::: RECORDS SHOWN :::
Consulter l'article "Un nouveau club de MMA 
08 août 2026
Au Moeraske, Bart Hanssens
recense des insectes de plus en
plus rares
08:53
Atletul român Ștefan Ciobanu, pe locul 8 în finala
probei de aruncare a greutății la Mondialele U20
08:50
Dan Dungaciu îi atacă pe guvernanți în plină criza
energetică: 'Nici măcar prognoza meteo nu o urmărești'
:::
::: RECORDS SHOWN :::
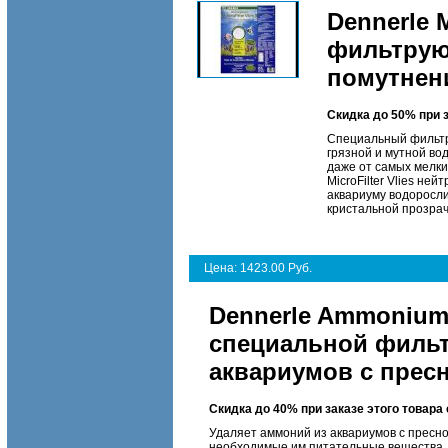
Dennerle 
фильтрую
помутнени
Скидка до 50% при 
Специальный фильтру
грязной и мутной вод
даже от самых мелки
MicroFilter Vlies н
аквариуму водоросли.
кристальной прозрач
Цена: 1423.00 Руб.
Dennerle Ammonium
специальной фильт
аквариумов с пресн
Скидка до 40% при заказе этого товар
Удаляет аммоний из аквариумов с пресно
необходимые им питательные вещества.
:::
Scan the lines above for the word "plus". Return each one that has it.

> **TASK RESULT**
recense des insectes de plus en
plus rares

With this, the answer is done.